Il Sorpasso; road movie / drama / comedy, Italy, 1962; D: Dino Risi, S: Vittorio Gassman, Jean-Louis Trintignant, Catherine Spaak, Claudio Gora, Luciana Angiolillo, Linda Sini

A cheerful man, Bruno, stops by somewhere in his car in Rome, during a holiday when everything is closed. He spots a secluded student, Roberto, looking at him from his apartment window and asks if he can make a phone call. Roberto allows it, and before he can notice, Bruno invites him for a dinner, and then a drive through Rome. The initial short go out intention turns into hours of drive outside of Rome, with Bruno joking and trying to make Roberto enjoy life and relax. At night, Roberto meets Bruno's ex-wife and teenage daughter Lily, who intends to marry an older man. During a wild ride, there is a car accident: Bruno manages to escape, but Roberto is killed when the car falls down the cliff.

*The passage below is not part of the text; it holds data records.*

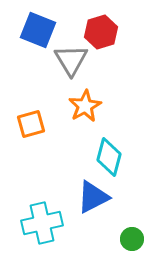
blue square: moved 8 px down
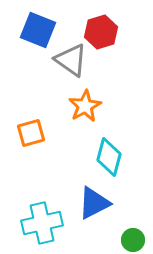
gray triangle: rotated 24 degrees counterclockwise
orange square: moved 9 px down
blue triangle: moved 1 px right, 6 px down
green circle: moved 1 px right, 1 px down
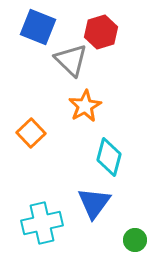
blue square: moved 3 px up
gray triangle: rotated 9 degrees clockwise
orange square: rotated 28 degrees counterclockwise
blue triangle: rotated 27 degrees counterclockwise
green circle: moved 2 px right
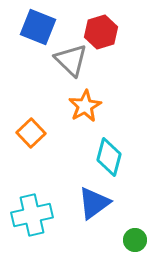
blue triangle: rotated 18 degrees clockwise
cyan cross: moved 10 px left, 8 px up
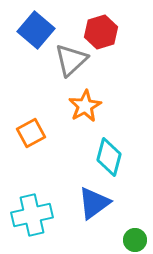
blue square: moved 2 px left, 3 px down; rotated 18 degrees clockwise
gray triangle: rotated 33 degrees clockwise
orange square: rotated 16 degrees clockwise
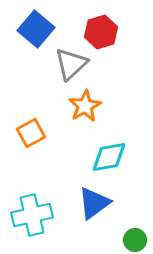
blue square: moved 1 px up
gray triangle: moved 4 px down
cyan diamond: rotated 66 degrees clockwise
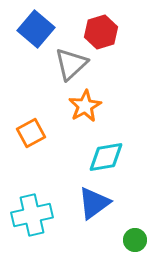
cyan diamond: moved 3 px left
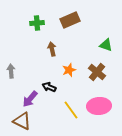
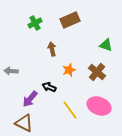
green cross: moved 2 px left; rotated 24 degrees counterclockwise
gray arrow: rotated 80 degrees counterclockwise
pink ellipse: rotated 25 degrees clockwise
yellow line: moved 1 px left
brown triangle: moved 2 px right, 2 px down
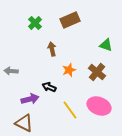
green cross: rotated 16 degrees counterclockwise
purple arrow: rotated 144 degrees counterclockwise
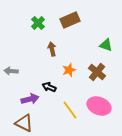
green cross: moved 3 px right
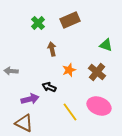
yellow line: moved 2 px down
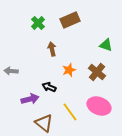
brown triangle: moved 20 px right; rotated 12 degrees clockwise
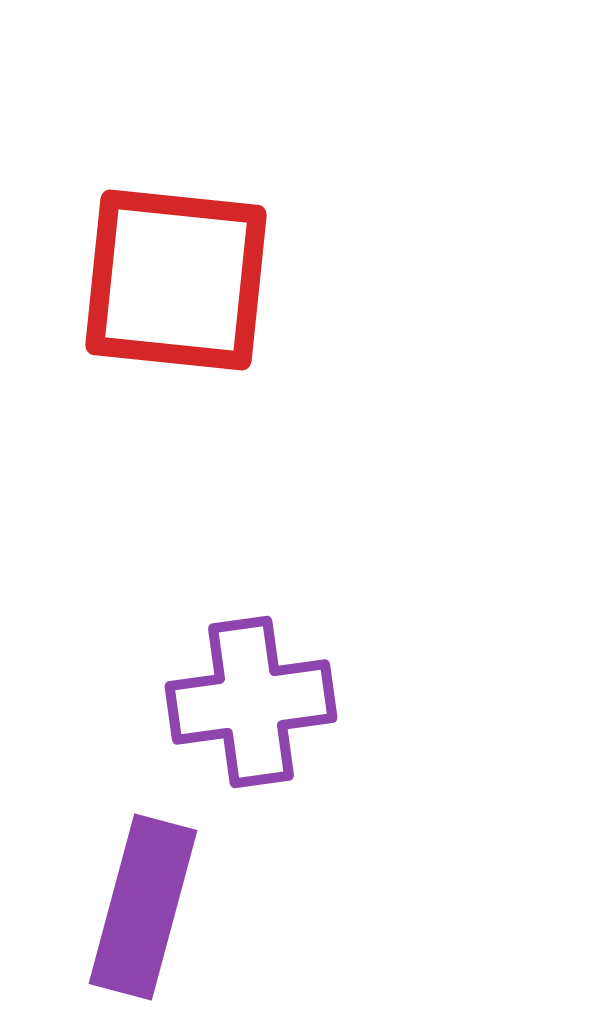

"Il Sorpasso" is an excellent little road movie that encompasses the archetypal notion of a wild character taking a timid one from his grey existence for a grand day out in order to enjoy life: not since Demme's "Something Wild" or Bogdanovich's "What's Up, Doc?" has there been such a pure example of  two yin and yang personalities that carry the film thanks to sheer joy, staying faithful to that concept throughout since as soon as the shy one, Roberto, starts loosening up and joking, it seems as if his seriousness is transferred to Bruno, who then switches from an all day happy man to a more somber, depressed individual when we learn that he is alone after his wife divorced him and his teenage daughter estranged herself from him. The opening is one of the most fluent - and quietly hilarious - transitions to the main plot ever, and immediately establishes the hyperactive-sanguine protagonist Bruno who randomly stops his car near an apartment and spontaneously asks a stranger, Roberto, who just happened to be looking at him through the window, if he can make a phone call: before he knows it, Bruno is already in Roberto's apartment, introducing himself and taking a shower, before persuading him to drive off in his car - just like that.

Jean-Louis Trintignant's reaction while playing Roberto in that confusing sequence is pure gold, almost as if a tornado took him out of his apartment by surprise. Bruno works as a fun power generator 24/7, driving through the road, commenting how he fell asleep during an Antonioni film or driving slowly when he spots two attractive women driving a car behind them ("Let's slow down so that the ladies can pass us, and then we can follow them!"). The only problematic ingredient are the last 30 minutes which seem somehow "lost" and without a clear function in the narrative, which is exacerbated by a very polarizing - and sudden - tragic ending, which some may find fitting, while other forced, even though it stays true to the main theme that there needs to be a balance between two yin-yang states or there will be chaos. Vittorio Gassman's performance as Bruno is one of the greatest ones of the 20th century cinema - so genuine, so funny, so compassionate and so full of life. Some great performances are designed to win awards, others, like his, are just genuinely great without any pretension.